Vorliegender Text.
□ □ □ □ □
Andererseits haben die nationalen Bourgeoisien ihre ganze
Widerstandskraft gegen den Imperialismus verloren. Wenn sie überhaupt je eine
hatten, bilden sie nur das letzte Rad am Wagen des Imperialismus. Reformen sind
nicht mehr möglich: entweder sozialistische Revolution oder Karikatur einer
Revolution.
Asien ist ein Kontinent mit einer Reihe von
Besonderheiten. Die Befreiungskämpfe gegen eine Kette von europäischen
Kolonialmächten brachten als Resultat die Etablierung mehr oder weniger
fortschrittlicher Regierungen. Ihre spätere Entwicklung führte in manchen Fällen
zu einer Intensivierung der anfänglichen Ziele der nationalen Befreiung und in
anderen Fällen zu einem Rückzug auf proimperialistische Positionen. Vom ökonomischen
Standpunkt aus hatten die Vereinigten Staaten in Asien wenig zu verlieren und
viel zu gewinnen. Die dortigen Veränderungen begünstigten die Vereinigten
Staaten. Sie kämpfen um die Ablösung anderer neokolonialistischer Mächte und
um neue ökonomische Einflußsphären zu erobern, manchmal direkt, oder auf dem
Umweg über Japan. Aber es existieren spezielle politische Bedingungen, vor
allem auf der indochinesischen Halbinsel, die Asiens Eigenarten fundamentale
Bedeutung geben und die eine wichtige Rolle in der globalen Militärstrategie
des nordamerikanischen Imperialismus spielen, die einen Zaun um China, von Südkorea
über Japan, Taiwan, Südvietnam und Thailand gezogen hat.
Diese Doppelsituation, das heißt einmal ein so wichtiges
strategisches Interesse wie der militärische Zaun um die Volksrepublik China,
und andererseits das Kapitalinteresse, in diese von ihm noch nicht beherrschten
Märkte einzudringen, machten Asien zu einem der explosivsten Orte der gegenwärtigen
Welt. Darüber kann auch die scheinbare Stabilität außerhalb des
vietnamesischen Bereichs nicht hinwegtäuschen.
□ □ □ □ □
Arbeitsmaterial.

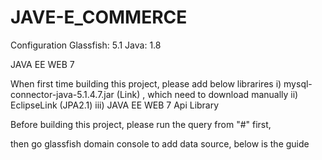 # JAVE-E_COMMERCE

Configuration
Glassfish: 5.1
Java: 1.8

JAVA EE WEB 7

When first time building this project, please add below librarires
i) mysql-connector-java-5.1.4.7.jar (Link) , which need to download manually
ii) EclipseLink (JPA2.1)
iii) JAVA EE WEB 7 Api Library

Before building this project, please run the query from "#" first,

then go glassfish domain console to add data source, below is the guide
□ □ □ □ □
Zu bearbeitende Aufgaben.
(A) Fasse den Text über Asien und den Imperialismus in zwei Sätzen zusammen.
(B) Prüfe, ob die folgenden Aussagen mit dem Text über Asien und den Imperialismus übereinstimmen. Antworte jeweils mit Ja oder Nein und zitiere die entscheidenden Worte des Textes.
(i) Die Befreiungskämpfe gegen die europäischen Kolonialmächte führten zur Etablierung mehr oder weniger fortschrittlicher Regierungen.
(ii) Vom ökonomischen Standpunkt aus hatten die Vereinigten Staaten in Asien viel zu verlieren.
(iii) Reformen werden im Text noch als möglich angesehen.
(C) Führe den Text über Asien und den Imperialismus nach seinem letzten Satz weiter.

Lösungen.
(A) Die nationalen Bourgeoisien haben ihre Widerstandskraft gegen den Imperialismus verloren, und Reformen sind nicht mehr möglich: Es bleibt nur die sozialistische Revolution oder die Karikatur einer Revolution. In Asien treffen das strategische Interesse des nordamerikanischen Imperialismus an einem militärischen Zaun um die Volksrepublik China und sein Kapitalinteresse an noch nicht beherrschten Märkten zusammen, was den Kontinent zu einem der explosivsten Orte der gegenwärtigen Welt macht.

(B)
(i) Ja: „Die Befreiungskämpfe gegen eine Kette von europäischen Kolonialmächten brachten als Resultat die Etablierung mehr oder weniger fortschrittlicher Regierungen.“
(ii) Nein: „Vom ökonomischen Standpunkt aus hatten die Vereinigten Staaten in Asien wenig zu verlieren und viel zu gewinnen.“
(iii) Nein: „Reformen sind nicht mehr möglich“

(C)
Der Mittlere Osten, der geographisch zu diesem Kontinent
gehört, aber seine eigenen Widersprüche hat, ist in höchster Spannung. Man
kann nicht voraussehen, wohin dieser kalte Krieg zwischen Israel, von den
Imperialisten unterstützt, und den progressiven Ländern dieser Zone führen
wird. Der Mittlere Osten ist ein weiterer, die Welt bedrohender Vulkan.
Afrika bietet Eigenarten eines jungfräulichen
Gebietes für die neokolonialistische Invasion. Dort haben sich Veränderungen
ereignet, die in gewisser Weise die neokolonialistischen Mächte zwangen, ihre
alten Vorrechte absoluten Charakters aufzugeben. Aber mit dem Fortdauern dieser
Prozesse wird der Kolonialismus durch einen gewaltlosen Neokolonialismus abgelöst.
Er hat, was die ökonomische Beherrschung anbelangt, die gleichen Konsequenzen.
Die Vereinigten Staaten hatten in dieser Gegend keine
Kolonien. Jetzt kämpfen sie darum, in die abgeschlossenen Jagdgründe ihrer
Partner einzudringen. Man kann mit Sicherheit sagen, daß auf lange Sicht Afrika
das Reservoir der strategischen Pläne des nordamerikanischen Imperialismus
bildet. Seine jetzigen Investitionen sind nur in Südafrika von Bedeutung. Er
beginnt, den Kongo, Nigeria und andere Länder, wo eine gewaltige Konkurrenz
(bis jetzt friedlichen Charakters) mit anderen imperialistischen Mächten
herrscht, zu durchdringen.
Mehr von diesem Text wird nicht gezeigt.